Activity |
Among the entries below, how many lines have the string "knee" in them? Only the number should be given.

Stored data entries
----------

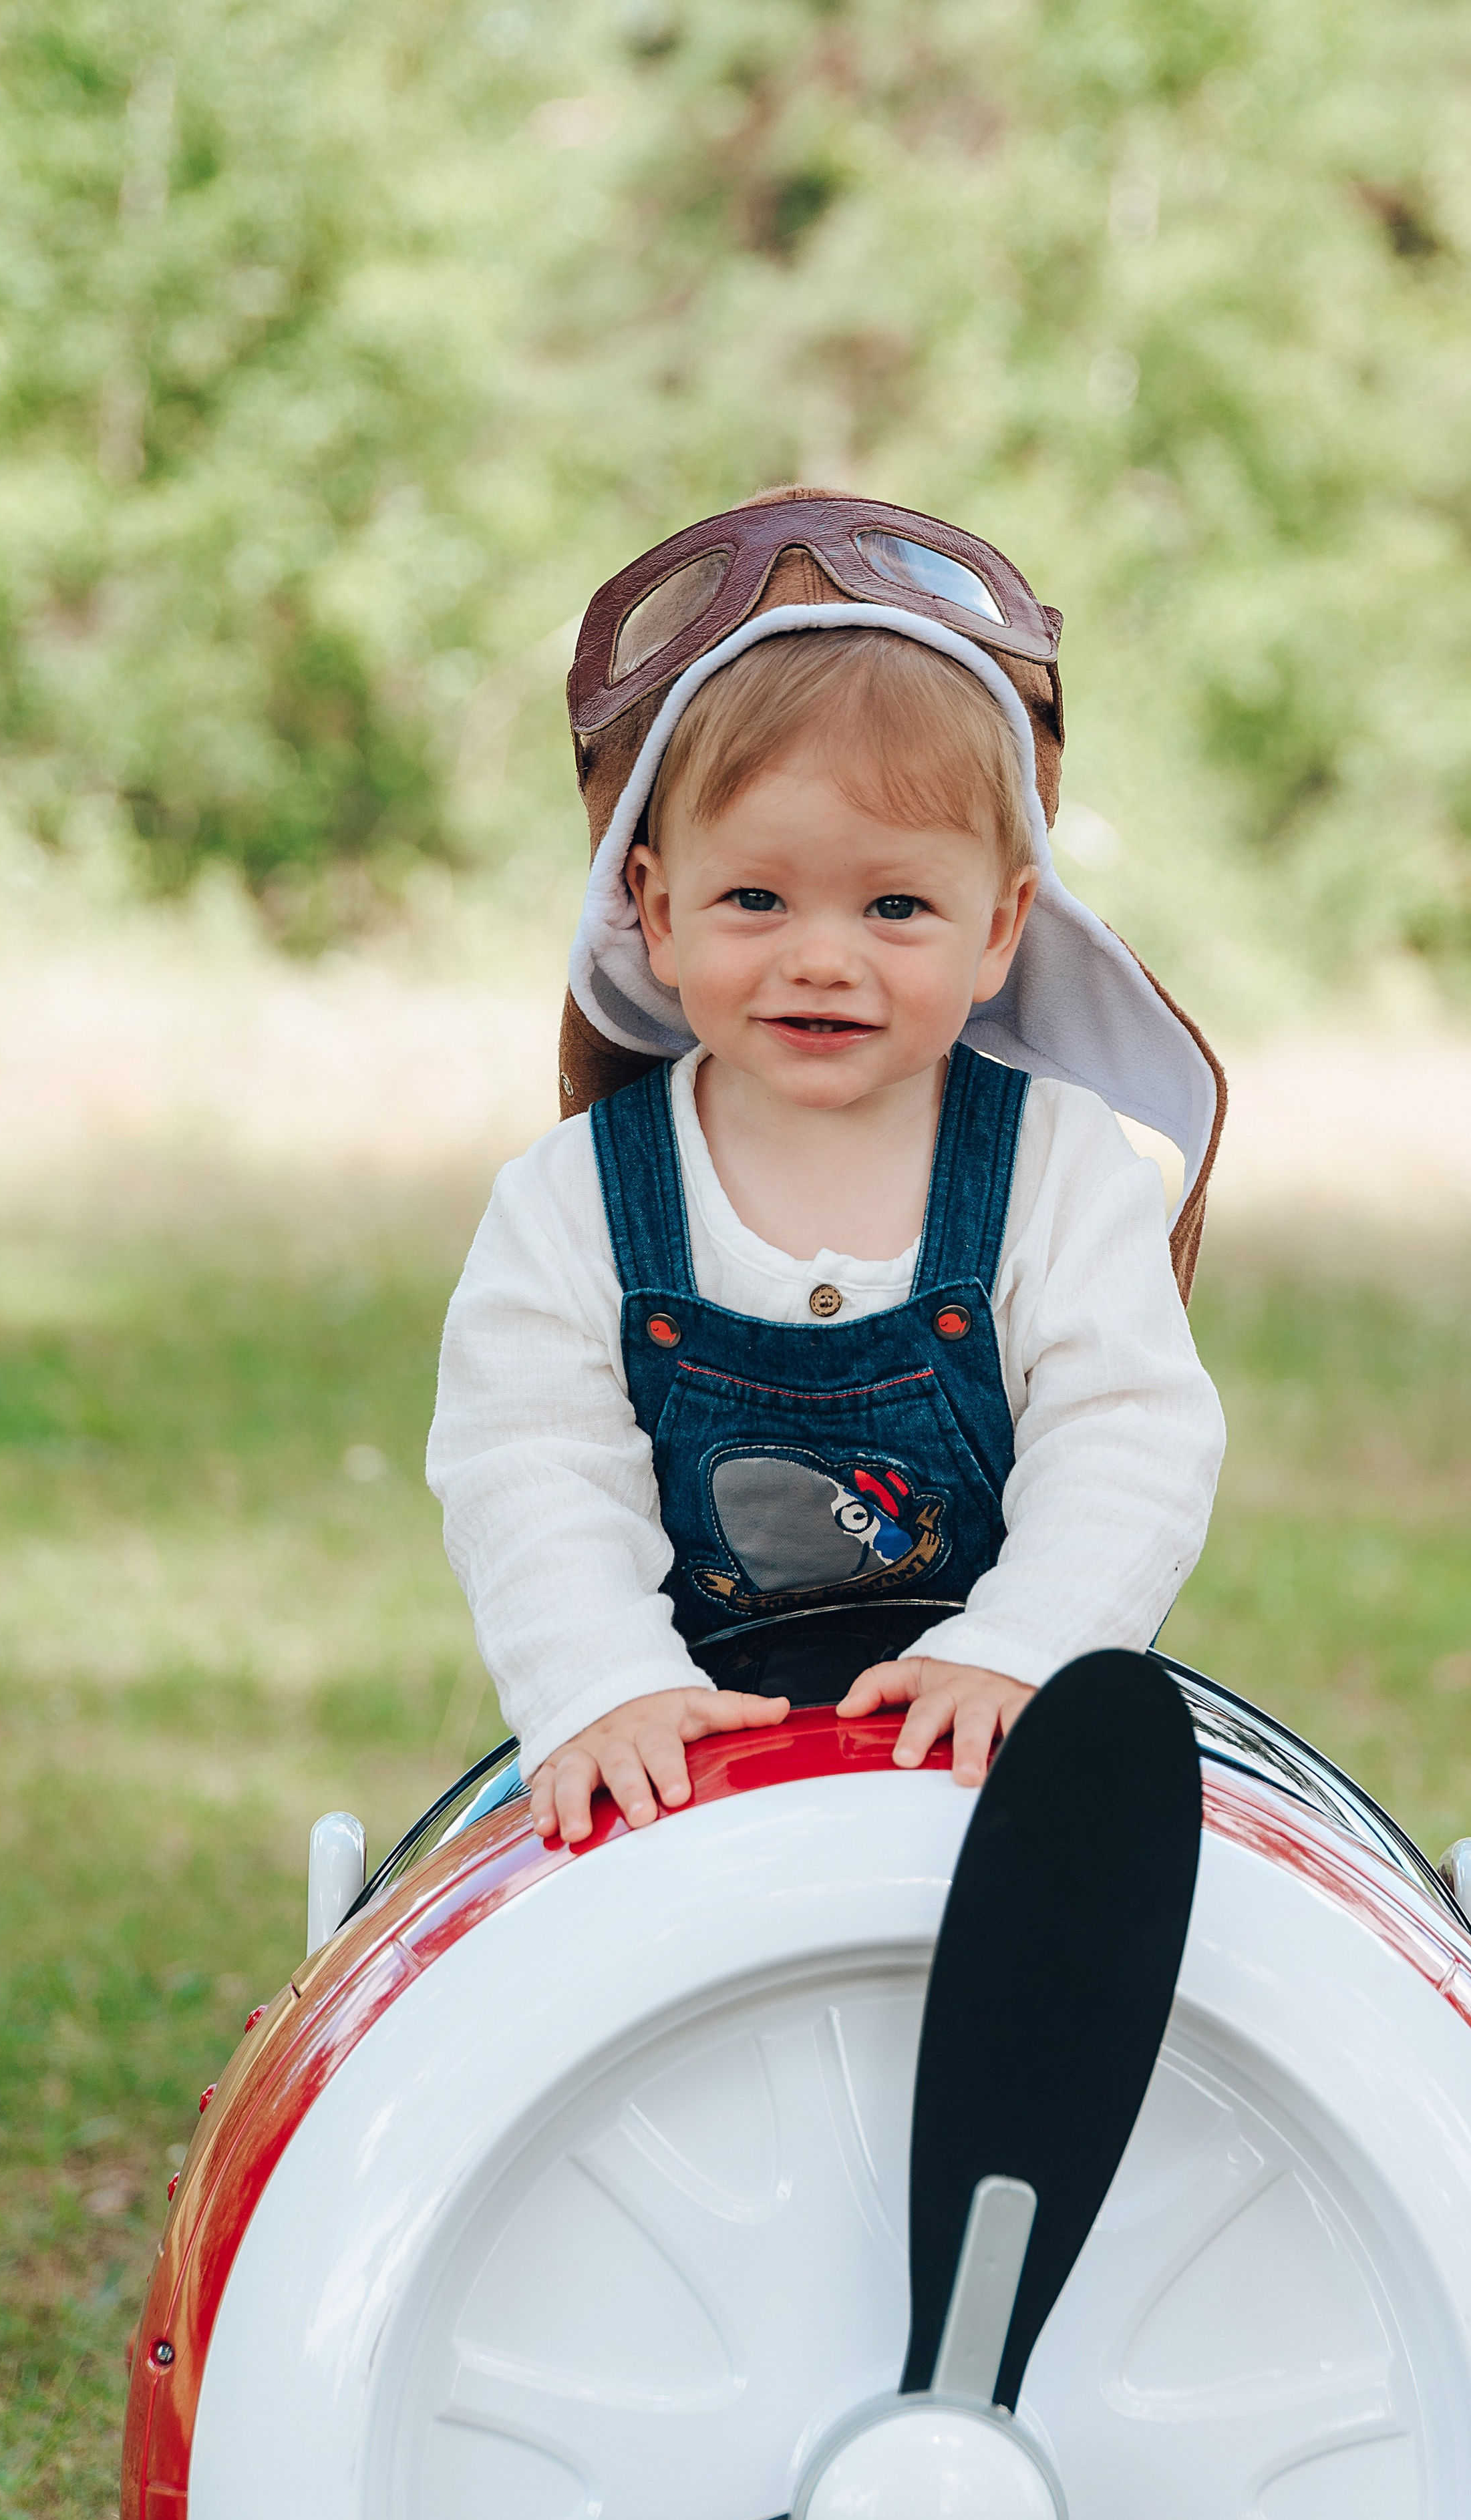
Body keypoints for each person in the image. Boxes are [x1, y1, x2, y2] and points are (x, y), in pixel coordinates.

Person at [426, 489, 1228, 1847]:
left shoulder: (1052, 1164)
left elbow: (1128, 1431)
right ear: (656, 908)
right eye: (756, 898)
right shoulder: (573, 1202)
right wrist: (603, 1686)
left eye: (894, 905)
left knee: (1116, 1874)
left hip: (984, 1725)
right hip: (684, 1738)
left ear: (1000, 926)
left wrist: (1028, 1647)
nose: (821, 955)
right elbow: (530, 1465)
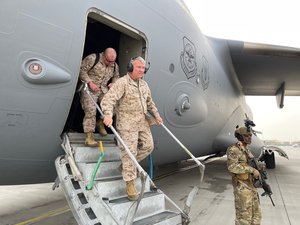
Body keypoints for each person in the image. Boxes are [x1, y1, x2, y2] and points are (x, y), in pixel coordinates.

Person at [101, 56, 163, 201]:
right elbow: (108, 99)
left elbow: (150, 102)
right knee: (130, 153)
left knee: (148, 146)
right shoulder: (122, 83)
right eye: (138, 67)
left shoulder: (144, 85)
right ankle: (129, 183)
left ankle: (125, 166)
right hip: (127, 125)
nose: (142, 70)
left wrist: (157, 115)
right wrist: (108, 115)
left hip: (142, 122)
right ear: (130, 68)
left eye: (143, 68)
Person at [79, 48, 119, 147]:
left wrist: (113, 83)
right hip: (89, 88)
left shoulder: (114, 65)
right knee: (91, 109)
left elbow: (116, 76)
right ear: (103, 55)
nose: (110, 63)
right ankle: (89, 136)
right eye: (108, 61)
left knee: (116, 105)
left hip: (103, 90)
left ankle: (100, 123)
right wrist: (89, 82)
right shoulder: (93, 58)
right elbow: (81, 70)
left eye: (112, 61)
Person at [226, 126, 262, 225]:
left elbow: (251, 164)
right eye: (246, 135)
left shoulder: (247, 150)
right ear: (240, 136)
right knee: (244, 218)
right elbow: (232, 167)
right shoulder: (234, 149)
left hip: (252, 187)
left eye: (250, 135)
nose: (249, 137)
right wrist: (251, 169)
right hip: (242, 189)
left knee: (256, 216)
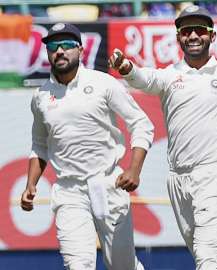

----------

Written solution |
7